- _Exercise directions_: Repeat only these lines, exactly: the first line of the data, the line containing "3 472 154.8", and every line between them. Pictures stay out.

BEGIN Supplied material

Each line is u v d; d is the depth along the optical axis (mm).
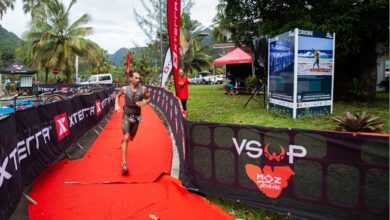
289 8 13773
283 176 3891
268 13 15172
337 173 3520
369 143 3314
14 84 29609
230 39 20797
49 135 6109
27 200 4590
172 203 4383
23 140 4891
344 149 3465
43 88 23766
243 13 15617
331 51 9969
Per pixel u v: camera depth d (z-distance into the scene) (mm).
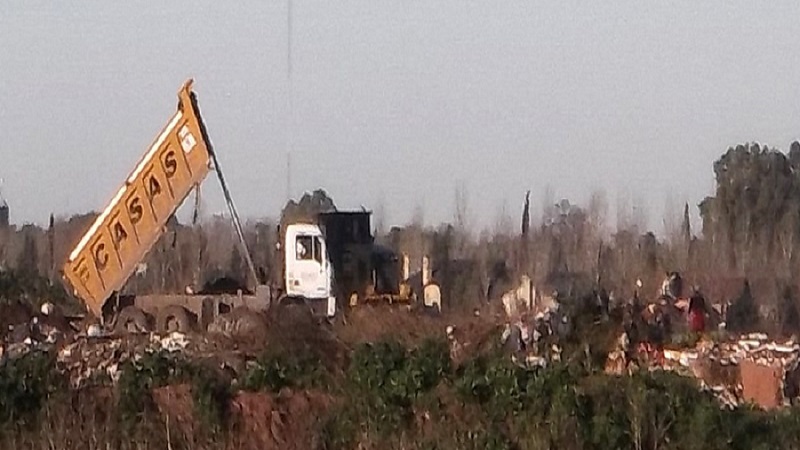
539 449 57719
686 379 60500
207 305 94500
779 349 82938
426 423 60438
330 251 105750
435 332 77812
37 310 94062
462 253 175750
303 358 66812
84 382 65312
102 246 94625
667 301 97000
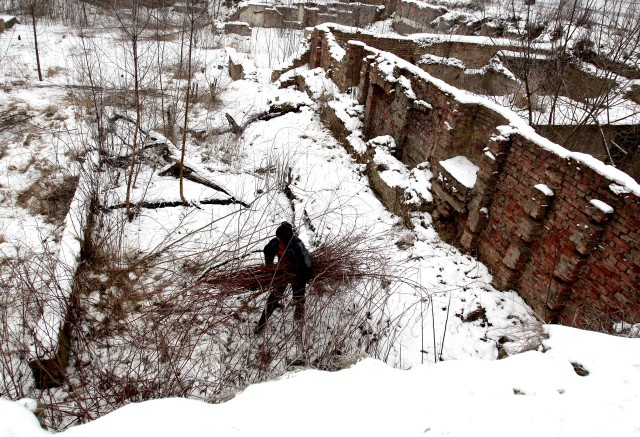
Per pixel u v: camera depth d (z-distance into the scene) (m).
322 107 12.88
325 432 2.46
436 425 2.58
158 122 11.27
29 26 19.94
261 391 2.73
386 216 8.26
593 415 2.70
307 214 7.86
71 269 5.56
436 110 8.21
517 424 2.62
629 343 3.37
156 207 8.00
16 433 2.35
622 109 10.64
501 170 6.34
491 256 6.65
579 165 5.04
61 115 11.69
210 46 20.44
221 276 5.35
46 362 4.35
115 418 2.44
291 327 5.28
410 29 22.69
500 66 14.66
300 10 25.20
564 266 5.30
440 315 5.82
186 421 2.45
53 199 7.97
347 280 5.40
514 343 4.53
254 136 11.69
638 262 4.45
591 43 11.38
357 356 3.78
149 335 4.89
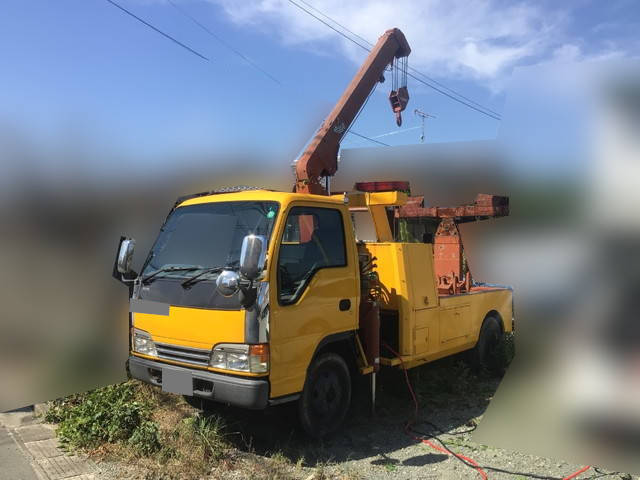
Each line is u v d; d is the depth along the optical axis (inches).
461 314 256.8
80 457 166.7
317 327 181.0
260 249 154.3
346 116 331.0
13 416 201.3
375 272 217.6
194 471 159.2
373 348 205.8
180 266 186.7
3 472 154.8
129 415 182.1
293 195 183.5
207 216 192.7
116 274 191.8
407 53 397.7
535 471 166.2
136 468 159.6
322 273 184.9
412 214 293.6
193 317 171.5
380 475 164.6
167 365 177.0
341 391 197.5
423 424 212.5
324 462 173.9
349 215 203.0
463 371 266.8
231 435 190.7
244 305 158.4
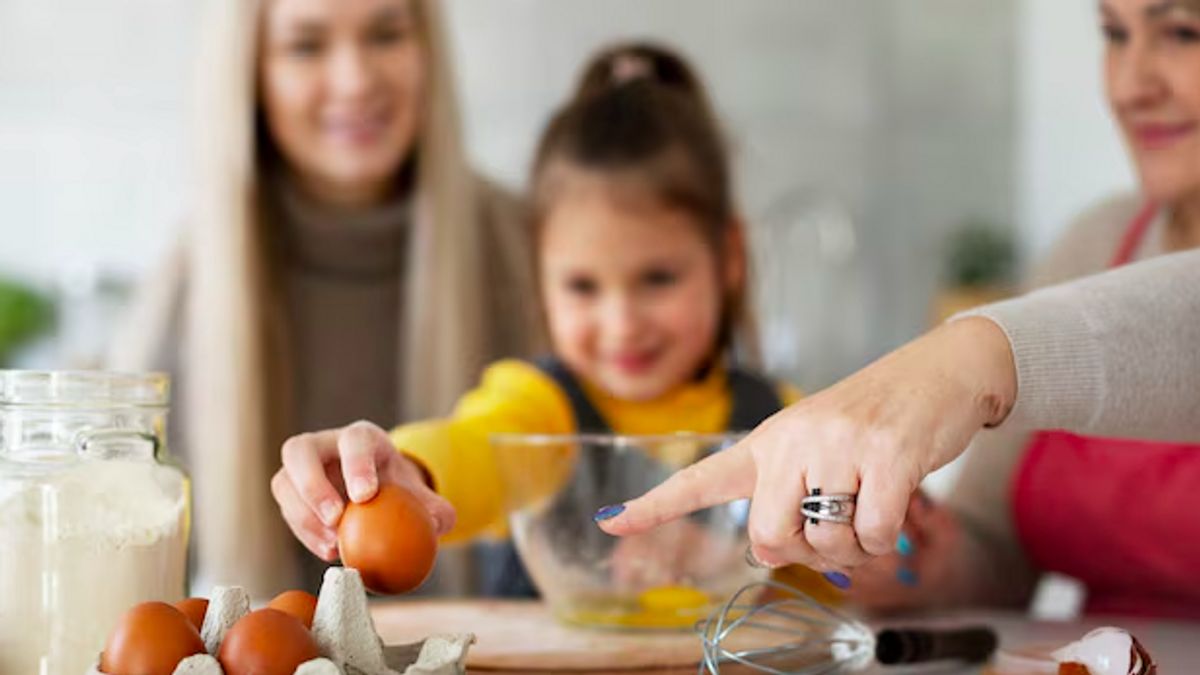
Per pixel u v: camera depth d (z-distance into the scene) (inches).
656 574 35.3
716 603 35.5
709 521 35.1
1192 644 38.0
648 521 26.5
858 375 26.2
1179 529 46.6
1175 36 41.5
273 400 72.0
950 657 33.5
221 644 23.4
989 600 50.8
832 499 24.7
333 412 75.1
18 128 147.1
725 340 60.2
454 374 71.8
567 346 54.5
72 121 148.1
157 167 149.6
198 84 74.2
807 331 163.0
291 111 70.4
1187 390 27.5
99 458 27.9
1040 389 26.5
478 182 80.3
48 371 27.8
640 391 53.9
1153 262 29.3
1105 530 48.5
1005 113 167.2
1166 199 44.6
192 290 73.9
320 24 68.7
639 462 35.1
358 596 24.5
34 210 147.6
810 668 32.2
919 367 26.0
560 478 35.7
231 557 69.3
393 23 69.8
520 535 37.6
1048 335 26.8
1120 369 26.9
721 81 163.0
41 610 26.8
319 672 22.2
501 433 46.8
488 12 157.8
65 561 26.9
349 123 69.9
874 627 40.1
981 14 166.2
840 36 164.9
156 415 29.5
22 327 136.5
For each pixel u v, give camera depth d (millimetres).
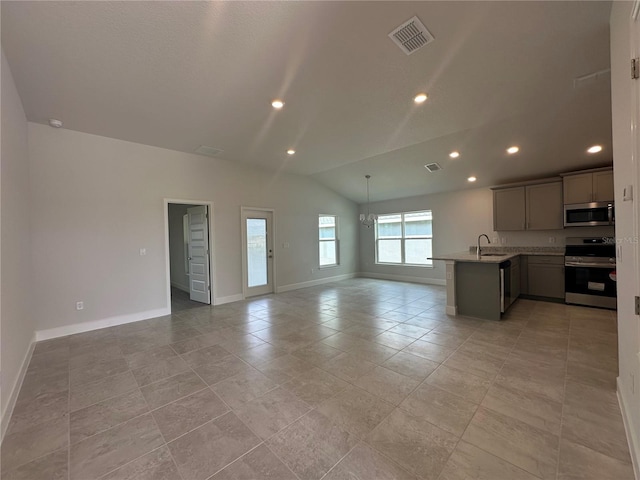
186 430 1794
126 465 1523
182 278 7012
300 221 6727
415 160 5262
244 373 2531
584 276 4445
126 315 4102
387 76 2590
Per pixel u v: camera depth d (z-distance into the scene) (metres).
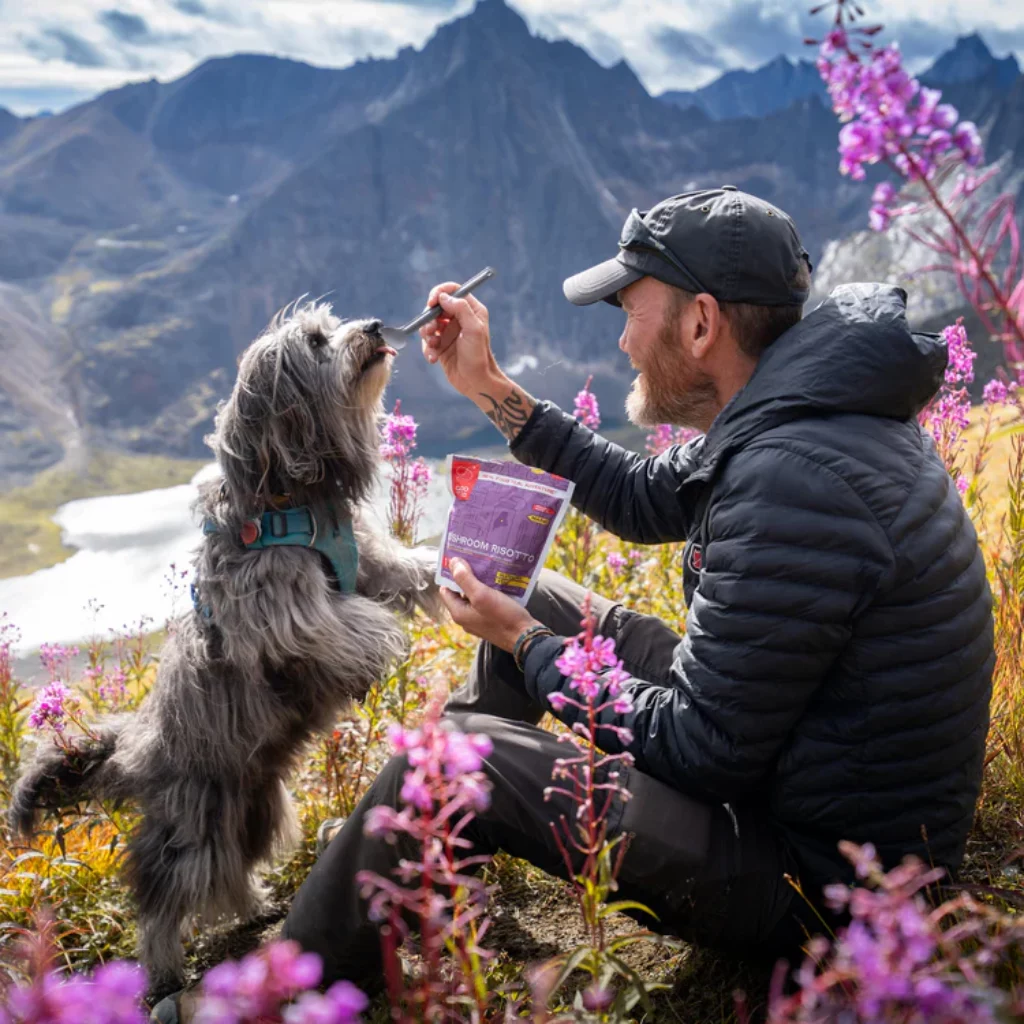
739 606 0.94
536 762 1.03
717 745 0.96
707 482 1.04
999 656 1.50
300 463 1.39
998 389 1.53
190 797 1.40
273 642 1.34
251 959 0.50
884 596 0.92
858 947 0.53
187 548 1.57
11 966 0.78
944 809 0.98
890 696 0.94
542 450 1.45
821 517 0.93
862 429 0.96
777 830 1.04
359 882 1.06
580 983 1.14
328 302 1.55
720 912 1.01
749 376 1.10
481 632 1.16
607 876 0.80
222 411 1.43
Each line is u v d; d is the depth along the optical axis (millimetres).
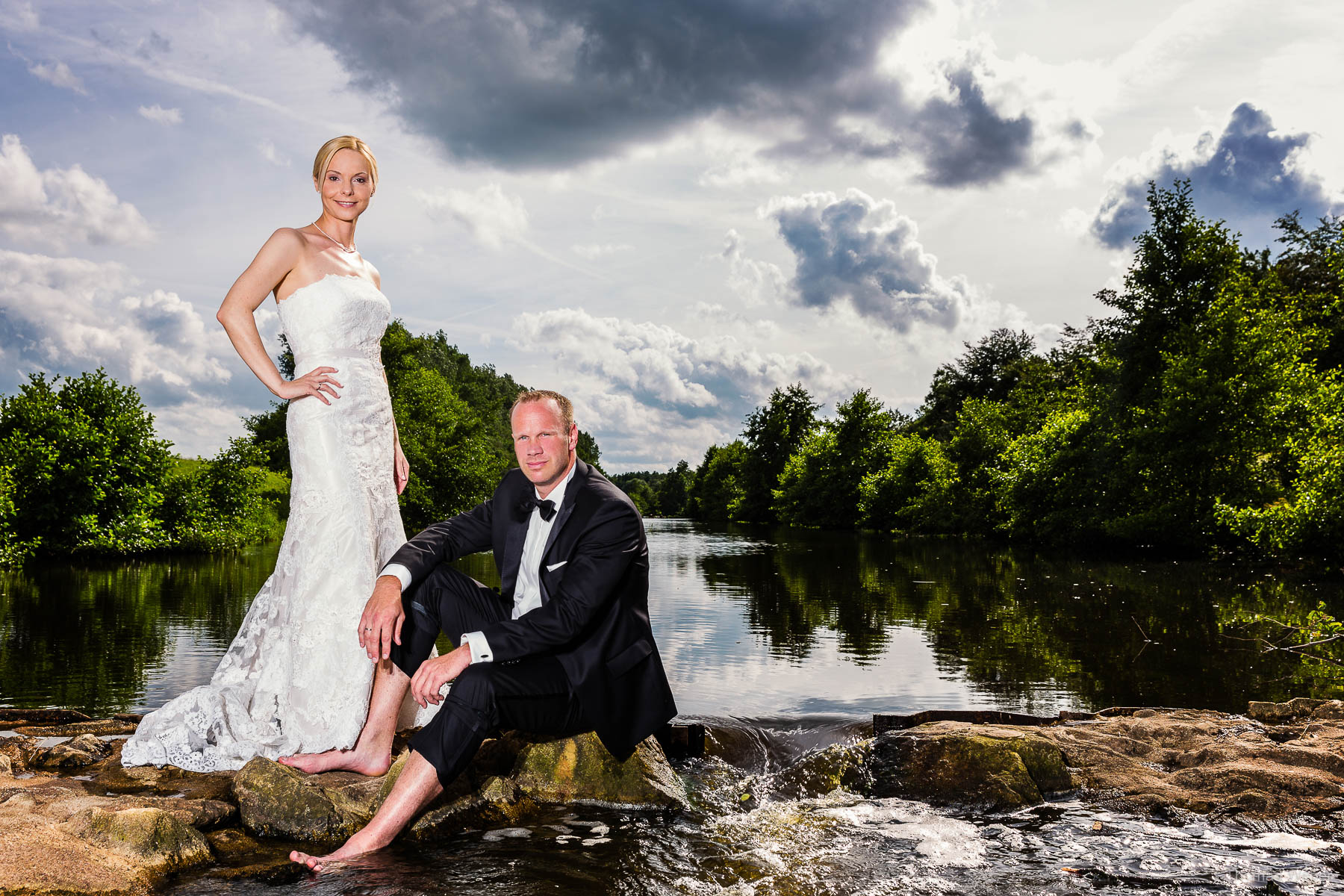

END Supplied material

- _Result_:
Each line is u v d; d is the depth along the optical axis (mm).
289 8 13773
283 176 3891
268 13 15172
337 173 3520
369 143 3314
14 84 29609
230 39 20797
49 135 6109
27 200 4590
172 203 4383
23 140 4891
344 149 3465
43 88 23766
243 13 15617
331 51 9969
Per pixel u v: camera depth d (z-distance into the scene) (mm).
539 449 57719
686 379 60500
207 305 94500
779 349 82938
426 423 60438
330 251 105750
435 332 77812
37 310 94062
462 253 175750
303 358 66812
84 382 65312
102 246 94625
667 301 97000
Per pixel u v: camera depth d (z-distance into the scene) (m).
322 107 12.88
325 432 2.46
436 425 2.58
158 122 11.27
29 26 19.94
261 391 2.73
386 216 8.26
593 415 2.70
307 214 7.86
71 269 5.56
436 110 8.21
517 424 2.62
629 343 3.37
156 207 8.00
16 433 2.35
622 109 10.64
501 170 6.34
491 256 6.65
579 165 5.04
61 115 11.69
210 46 20.44
221 276 5.35
46 362 4.35
115 418 2.44
291 327 5.28
410 29 22.69
500 66 14.66
300 10 25.20
564 266 5.30
440 315 5.82
186 421 2.45
53 199 7.97
347 280 5.40
514 343 4.53
254 136 11.69
638 262 4.45
591 43 11.38
357 356 3.78
149 335 4.89
Each line is u v d; d is the depth along the optical axis (inches).
461 314 256.8
80 457 166.7
317 327 181.0
260 249 154.3
346 116 331.0
13 416 201.3
375 272 217.6
194 471 159.2
373 348 205.8
180 266 186.7
3 472 154.8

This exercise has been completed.